1936 film by Edwin L. Marin

Sworn Enemy is a 1936 American crime film directed by Edwin L. Marin, written by Wells Root, and starring Robert Young, Florence Rice, Joseph Calleia, Lewis Stone, and Nat Pendleton. It was released on September 11, 1936, by Metro-Goldwyn-Mayer.

==Plot==
Henry “Hank” Sherman (Robert Young) is a young man searching for employment near a dock in New York. A policeman tells him Eli Decker owns a large business that extends for five blocks and asks Hank what he would prefer to lift: vegetables, chicken, or fish. Hank replies, “Vegetables,” because “they smell better.” In spite of a “No Help Wanted” sign in Eli Decker’s Market Corporation, Hank persuades the foreman, Mike, to give him a job unloading vegetables. After Hank punches out on the time clock, two men demand $10 a month to join their “protection association.” When Hank resists, the men start beating him up on the ground outside the building. An upper-class car approaches and stops, driven by Bergin (Norman Ainsley), with two passengers—a man in a business suit and hat, accompanied by a younger woman. The older man tells Bergin to get out to assist Hank, but Bergin demurs, stating the assailants are the same ones who beat him up the week before. The older man tells Bergin he is fired and gets out of the car with the young woman. The two attackers leave, and the man and woman help Hank to stand up, asking him what started the altercation. Hank explains how the “protection association” won’t let him work without paying, and the man introduces himself as Eli Decker (Samuel Hinds). Eli tells Hank he is fed up with thugs who demand “protection” money from businesses. He asks about Hank’s background: he was studying in law school until his brother’s support ran out and is now looking for a job. Eli offers Hank a chauffeur job driving as for $100 a month. Hank accepts, and Eli introduces the pretty, young woman as his secretary. Since Hank has trouble figuring out the switches and gears, Eli tells him to get out of the car. The two men change places, and Hank tries to impress Eli’s secretary (Peg Gattle, played by Florence Rice) by asking her to Coney Island.

A little later, Hank drives Peg to Sing Sing prison, unaware she is going to pick up her father, Dr. Simon Gattle (Lewis Stone). Hank stops the car to order lunch, but Peg is anxious to arrive at the prison. Hank proposes marriage to Peg, who smiles but says he needs to finish his law degree. After picking up Dr. Gattle and returning home, Peg tells Hank her father served twelve years in prison for something he didn’t do.

Boxer Steamer Krupp (Nat Pendleton) jogs by Hank, followed by his manager, Steve (Leslie Fenton), who is Hank’s brother. Steve says his fighter will bring enough money in that Hank can soon stop working in his chauffeur “monkey suit.” Hank says he is supporting himself now, and Steve borrows five dollars. Steve wonders if Hank’s boss, Eli Decker, can get a fight lined up for his boxer, as Dutch McTurck (Edward Pawley) tells Hank he has something to tell him and to bring his brother.

Meanwhile, Eli Decker and Special District Attorney Paul Scott (Harvey Stephens) talk to Dr. Gattle and Peg. Dr.
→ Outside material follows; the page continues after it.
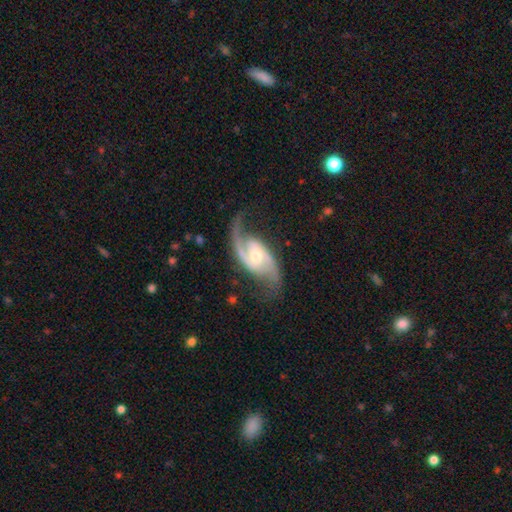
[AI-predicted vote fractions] featured or disk 92%, star or artifact 4%, smooth 4%. Down the decision tree: edge-on disk — no (97%); bar — weak (47%); spiral arms — yes (98%); spiral arm count — 2 (91%); spiral winding — medium (53%); bulge size — moderate (61%); merging — none (72%).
Gattle says he listened to other men talk for twelve years and has determined that Joe Emerald is responsible for his prison sentence. Decker and Scott are surprised, because Emerald is considered a “cripple, a gambler” who is involved with horse racing and backing fighters, but with a strong reputation for supposedly being honest. Dr. Gattle states he has enough evidence to prove Emerald is the boss of every racket in the city.

Dutch McTurck warns Steve and Hank that with the news of the investigation into the city’s criminal rackets, Hank is working for the wrong man. Steve protests and says Hank is just working for Eli Decker so that Decker can get a fight lined up for Steamer.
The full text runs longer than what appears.